Die Bewerber / Bieter im Vergabeverfahren werden darauf hingewiesen, dass die Zuschlagsentscheidung auf der Grundlage der angebotenen Vergütung und der Bewertung von „Vor-Konzepten“ der drei vorgenannten Konzepte (Medien- und Hardware- Integrationskonzept, Umsetzungskonzept, Konzept zu Service und Support) durchgeführt wird. Diese Vor-Konzepte sind möglichst mit dem Erstangebot, spätestens eine Woche vor dem mitzuteilenden Termin für das Bietergespräch einzureichen und im Bietergespräch vorzustellen.

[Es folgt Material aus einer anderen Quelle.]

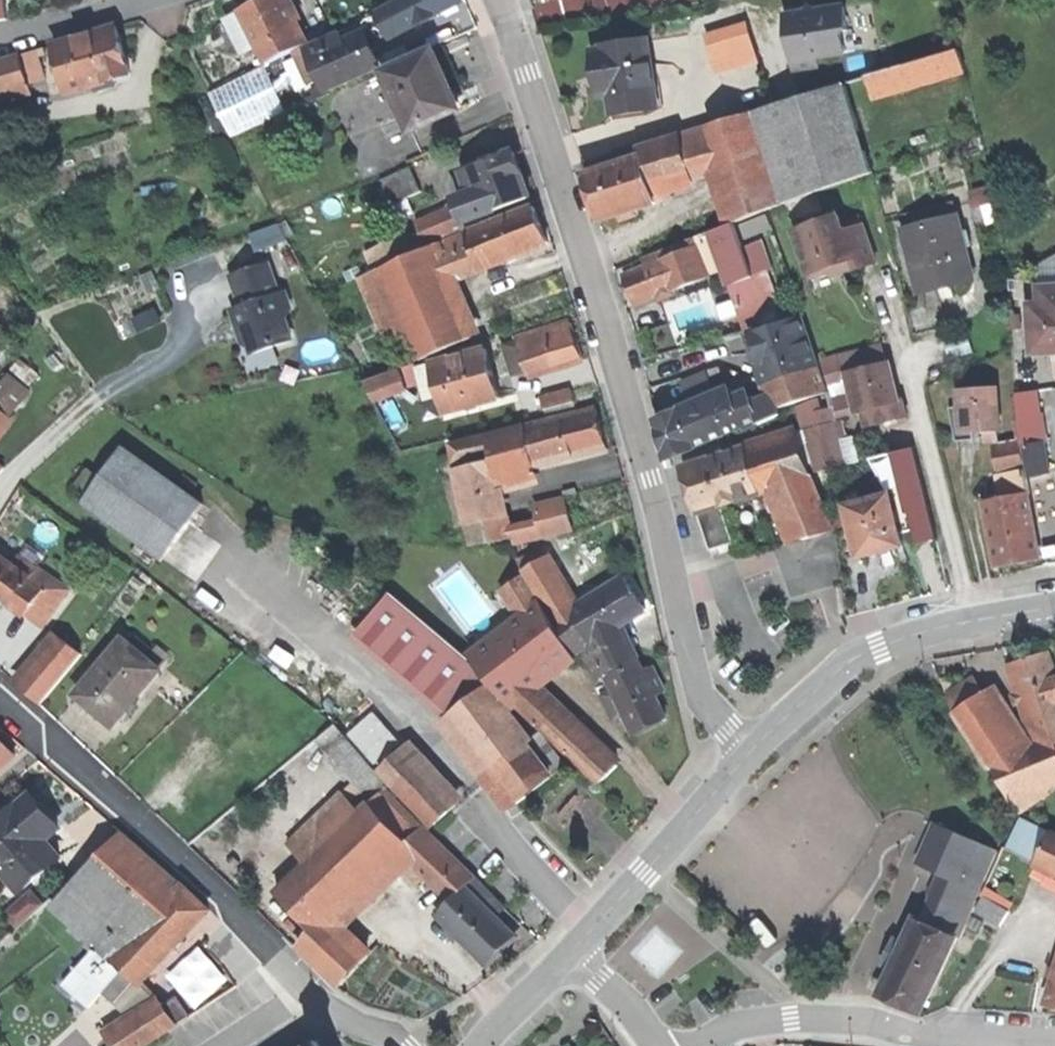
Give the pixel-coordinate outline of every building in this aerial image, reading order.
[(309,44),(286,0),(268,0),(260,4),(242,13),(249,28),(268,65),(309,44)] [(373,0),(318,0),(333,31),(377,9),(373,1),(373,0)] [(373,1),(377,9),(382,6),(378,0),(376,0),(373,1)] [(409,28),(461,0),(401,0),(396,3),(407,24),(409,28)] [(589,13),(638,3),(637,0),(586,0),(589,13)] [(397,29),(407,24),(396,3),(377,12),(378,14),(358,25),(387,31),(388,33),(397,29)] [(803,14),(784,17),(786,30),(791,72),(817,68),(815,58),(843,54),(840,32),(846,31),(843,9),(816,11),(808,5),(803,14)] [(235,35),(249,28),(242,13),(228,20),(235,35)] [(399,32),(409,28),(407,24),(397,29),(399,32)] [(706,35),(718,74),(757,63),(746,24),(706,35)] [(83,39),(55,47),(69,93),(95,85),(115,79),(132,74),(118,28),(83,39)] [(306,47),(325,90),(380,66),(370,43),(364,30),(329,46),(326,38),(306,47)] [(410,44),(415,55),(433,46),(427,34),(409,43),(410,44)] [(605,49),(594,51),(597,74),(600,96),(611,94),(614,113),(643,109),(640,89),(656,87),(649,40),(604,46),(605,49)] [(383,69),(415,55),(410,44),(386,55),(383,69)] [(961,48),(845,83),(852,106),(967,70),(961,48)] [(391,86),(411,130),(460,109),(448,81),(433,50),(383,72),(390,87),(391,86)] [(31,89),(21,56),(0,63),(0,99),(31,89)] [(234,130),(291,113),(277,66),(219,83),(234,130)] [(117,85),(115,79),(95,85),(97,91),(117,85)] [(845,83),(757,112),(779,181),(812,170),(819,192),(873,172),(852,106),(845,83)] [(659,107),(656,87),(640,89),(643,109),(659,107)] [(645,147),(648,156),(659,189),(718,170),(734,222),(786,203),(779,181),(757,112),(645,147)] [(477,190),(486,214),(531,196),(522,172),(513,151),(468,168),(477,190)] [(648,156),(589,174),(596,195),(604,221),(663,203),(659,189),(648,156)] [(382,180),(392,205),(422,191),(412,167),(382,180)] [(812,170),(779,181),(786,203),(819,192),(812,170)] [(470,220),(486,214),(477,190),(458,197),(461,204),(448,208),(457,232),(473,226),(470,220)] [(466,233),(481,269),(548,242),(540,224),(534,207),(466,233)] [(426,244),(457,232),(448,208),(417,221),(426,244)] [(792,232),(807,276),(827,269),(851,260),(854,269),(874,263),(861,226),(842,233),(837,216),(792,232)] [(904,230),(920,292),(932,288),(972,278),(964,247),(961,235),(956,217),(904,230)] [(732,223),(709,232),(722,268),(728,285),(752,276),(751,275),(741,248),(732,223)] [(709,232),(693,238),(706,274),(722,268),(709,232)] [(451,282),(481,269),(466,233),(436,246),(451,282)] [(967,234),(961,235),(964,247),(969,245),(967,234)] [(369,253),(377,270),(383,268),(420,252),(412,235),(369,253)] [(628,291),(632,302),(654,294),(665,290),(666,292),(673,289),(707,277),(706,274),(693,238),(641,257),(645,268),(622,276),(628,291)] [(761,241),(741,248),(751,275),(757,273),(771,268),(761,241)] [(474,338),(451,282),(436,246),(420,252),(383,268),(412,335),(422,360),(474,338)] [(267,263),(231,275),(242,307),(233,310),(236,319),(241,317),(244,326),(240,333),(244,343),(251,347),(268,341),(270,348),(272,348),(298,339),(290,316),(295,305),(290,290),(278,294),(267,263)] [(392,344),(412,335),(383,268),(377,270),(363,276),(392,344)] [(774,319),(757,273),(751,275),(752,276),(728,285),(745,330),(774,319)] [(1038,287),(1039,295),(1028,296),(1031,352),(1054,350),(1054,286),(1038,287)] [(675,294),(673,289),(666,292),(665,290),(654,294),(656,301),(675,294)] [(757,350),(762,364),(787,356),(789,364),(813,356),(800,316),(751,332),(757,350)] [(236,319),(240,333),(244,326),(241,317),(236,319)] [(518,338),(530,376),(583,360),(576,340),(570,321),(518,338)] [(718,348),(745,341),(742,332),(716,339),(718,348)] [(943,341),(948,357),(971,350),(967,334),(943,341)] [(270,348),(268,341),(251,347),(254,354),(270,348)] [(278,364),(272,348),(270,348),(254,354),(251,347),(244,343),(237,360),(242,376),(278,364)] [(439,388),(447,415),(502,399),(488,350),(433,365),(439,388)] [(762,364),(768,383),(817,367),(813,356),(789,364),(787,356),(762,364)] [(856,412),(897,401),(893,384),(887,363),(846,374),(856,412)] [(426,392),(439,388),(433,365),(419,369),(426,392)] [(768,383),(772,397),(777,408),(778,408),(825,392),(817,367),(768,383)] [(373,396),(406,385),(401,370),(368,381),(373,396)] [(971,440),(971,432),(977,432),(982,432),(983,443),(996,443),(996,431),(997,431),(996,388),(958,389),(959,406),(948,406),(950,441),(971,440)] [(542,396),(547,415),(577,408),(572,389),(542,396)] [(661,439),(666,459),(744,428),(733,399),(731,400),(728,393),(727,390),(657,420),(661,439)] [(1015,395),(1020,418),(1017,419),(1023,453),(1027,470),(1028,476),(1047,473),(1041,443),(1047,441),(1042,414),(1040,414),(1036,391),(1015,395)] [(749,397),(728,393),(731,400),(733,399),(744,428),(744,430),(781,415),(778,408),(777,408),(772,397),(752,405),(749,397)] [(9,412),(0,404),(0,423),(9,412)] [(526,425),(535,467),(608,449),(603,430),(598,408),(526,425)] [(815,472),(844,465),(833,423),(805,430),(815,472)] [(499,475),(535,467),(526,425),(489,434),(499,475)] [(796,431),(739,449),(745,470),(754,467),(762,494),(781,488),(811,478),(796,431)] [(503,495),(499,475),(489,434),(452,442),(455,455),(463,490),(472,524),(508,516),(503,495)] [(123,447),(84,501),(164,558),(203,504),(123,447)] [(868,460),(889,495),(848,506),(860,555),(879,550),(902,544),(899,532),(933,524),(913,448),(868,460)] [(739,449),(682,467),(689,490),(697,515),(700,514),(722,507),(762,494),(754,467),(745,470),(739,449)] [(999,475),(1027,470),(1023,453),(996,458),(999,475)] [(451,493),(463,490),(455,455),(443,458),(451,493)] [(88,491),(99,476),(87,467),(76,483),(88,491)] [(1006,481),(1009,497),(985,502),(997,565),(1017,561),(1040,557),(1027,494),(1029,493),(1027,477),(1006,481)] [(833,530),(811,478),(781,488),(803,540),(833,530)] [(541,504),(546,521),(549,535),(575,529),(567,498),(541,504)] [(734,544),(722,507),(700,514),(712,551),(734,544)] [(513,536),(508,516),(472,524),(477,545),(513,536)] [(514,530),(518,544),(549,535),(546,521),(514,530)] [(517,564),(523,573),(546,559),(540,550),(517,564)] [(6,597),(28,612),(46,586),(32,576),(15,563),(0,553),(0,592),(6,597)] [(20,556),(15,563),(32,576),(37,568),(20,556)] [(523,573),(549,615),(563,606),(568,614),(579,607),(548,557),(546,559),(523,573)] [(38,567),(37,568),(32,576),(46,586),(52,578),(38,567)] [(67,588),(52,578),(46,586),(28,612),(43,623),(67,588)] [(503,592),(521,622),(542,608),(523,579),(503,592)] [(624,579),(586,603),(606,636),(619,627),(643,610),(634,596),(624,579)] [(390,595),(355,635),(449,716),(488,687),(491,685),(469,661),(390,595)] [(586,603),(579,607),(568,614),(553,623),(574,655),(577,653),(606,636),(586,603)] [(563,606),(549,615),(553,623),(568,614),(563,606)] [(521,622),(469,661),(491,685),(506,704),(509,702),(532,686),(574,655),(553,623),(549,615),(547,617),(542,608),(521,622)] [(636,661),(619,627),(606,636),(577,653),(597,683),(605,672),(636,661)] [(19,685),(39,703),(81,654),(62,636),(19,685)] [(93,708),(113,725),(160,670),(124,638),(77,693),(93,708)] [(1008,665),(1029,728),(1054,720),(1054,672),(1048,652),(1027,659),(1008,665)] [(637,664),(606,679),(612,691),(624,716),(633,736),(651,728),(664,721),(654,698),(642,673),(637,664)] [(652,668),(642,673),(654,698),(664,694),(652,668)] [(947,696),(954,713),(979,697),(970,682),(947,696)] [(556,708),(532,686),(509,702),(537,728),(556,708)] [(449,716),(491,772),(530,743),(529,742),(488,687),(449,716)] [(614,721),(624,716),(612,691),(602,696),(614,721)] [(989,768),(993,766),(1017,756),(988,692),(979,697),(954,713),(957,721),(989,768)] [(578,728),(556,708),(537,728),(557,746),(578,728)] [(1036,748),(1053,741),(1054,745),(1054,720),(1029,728),(1036,748)] [(386,787),(391,782),(334,723),(321,735),(378,795),(386,787)] [(604,754),(578,728),(557,746),(585,773),(603,755),(604,754)] [(530,743),(491,772),(516,806),(540,788),(564,769),(538,735),(529,742),(530,743)] [(14,755),(2,742),(0,739),(0,767),(14,755)] [(993,766),(1010,798),(1043,784),(1054,779),(1054,745),(1053,741),(1036,748),(1017,756),(993,766)] [(404,746),(380,768),(432,825),(456,803),(404,746)] [(616,767),(603,755),(585,773),(598,785),(616,767)] [(1043,784),(1047,792),(1054,786),(1054,779),(1043,784)] [(350,783),(342,791),(352,802),(360,794),(350,783)] [(1047,792),(1043,784),(1010,798),(1018,813),(1047,792)] [(306,863),(276,892),(313,932),(330,916),(400,849),(423,826),(386,787),(378,795),(361,811),(331,840),(306,863)] [(342,791),(312,820),(331,840),(361,811),(352,802),(342,791)] [(576,830),(588,821),(583,815),(598,803),(589,792),(563,813),(576,830)] [(20,890),(59,856),(43,838),(58,826),(45,811),(30,794),(16,806),(15,804),(0,817),(0,866),(2,869),(20,890)] [(287,844),(306,863),(331,840),(312,820),(287,844)] [(1006,849),(1035,863),(1049,835),(1020,820),(1006,849)] [(923,854),(925,854),(982,881),(983,882),(997,852),(937,824),(923,854)] [(487,892),(423,826),(400,849),(423,874),(429,879),(451,903),(468,887),(480,899),(487,892)] [(123,830),(54,905),(97,945),(78,964),(90,976),(74,994),(87,1006),(101,991),(117,974),(129,985),(135,978),(139,982),(158,962),(132,938),(182,885),(156,861),(123,830)] [(1035,863),(1054,873),(1054,834),(1051,832),(1049,835),(1035,863)] [(982,881),(925,854),(920,865),(940,874),(930,896),(932,897),(967,913),(982,881)] [(424,884),(429,879),(423,874),(419,878),(424,884)] [(207,909),(182,885),(132,938),(158,962),(207,909)] [(503,909),(487,892),(480,899),(468,887),(451,903),(440,913),(487,962),(500,949),(515,935),(496,915),(503,909)] [(932,897),(921,921),(956,937),(967,913),(932,897)] [(975,912),(1001,927),(1010,911),(984,897),(975,912)] [(368,956),(330,916),(313,932),(298,946),(337,986),(368,956)] [(900,1006),(919,1015),(956,937),(921,921),(916,918),(906,941),(896,961),(880,997),(900,1006)] [(886,957),(896,961),(906,941),(899,938),(894,939),(886,957)] [(62,983),(74,994),(90,976),(78,964),(62,983)] [(113,1002),(129,985),(117,974),(101,991),(113,1002)] [(175,997),(161,1006),(173,1024),(187,1015),(175,997)] [(112,1045),(139,1045),(173,1024),(161,1006),(155,998),(103,1032),(112,1045)]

Mit dem abschließenden bindenden Angebot können überarbeitete Fassungen eingereicht werden.
IV. Budgetvorgaben
Die Finanzierung des Projektes erfolgt anteilig aus öffentlichen Fördermitteln. Mit dem Zuwendungsbescheid sind dem Auftraggeber Ausgabengrenzen auferlegt worden, die sowohl für die Gesamtkosten als auch für die Kosten einzelner Leistungen gelten. Folgende Kostengrenzen sind förderrechtlich einzuhalten und werden dem Auftragnehmer mit dem erteilten Auftrag vertragsrechtlich vorgegeben:
Gesamtbudget: 620.000 €
davon gefördert: 372.000 € - davon im Haushaltsjahr 2026: 156.000 € und im Haushaltsjahr 2027: 216.000 €. Abweichungen von diesem Plan sind nicht ohne Zustimmung des Fördergebers möglich, daher ist dieser Plan einzuhalten.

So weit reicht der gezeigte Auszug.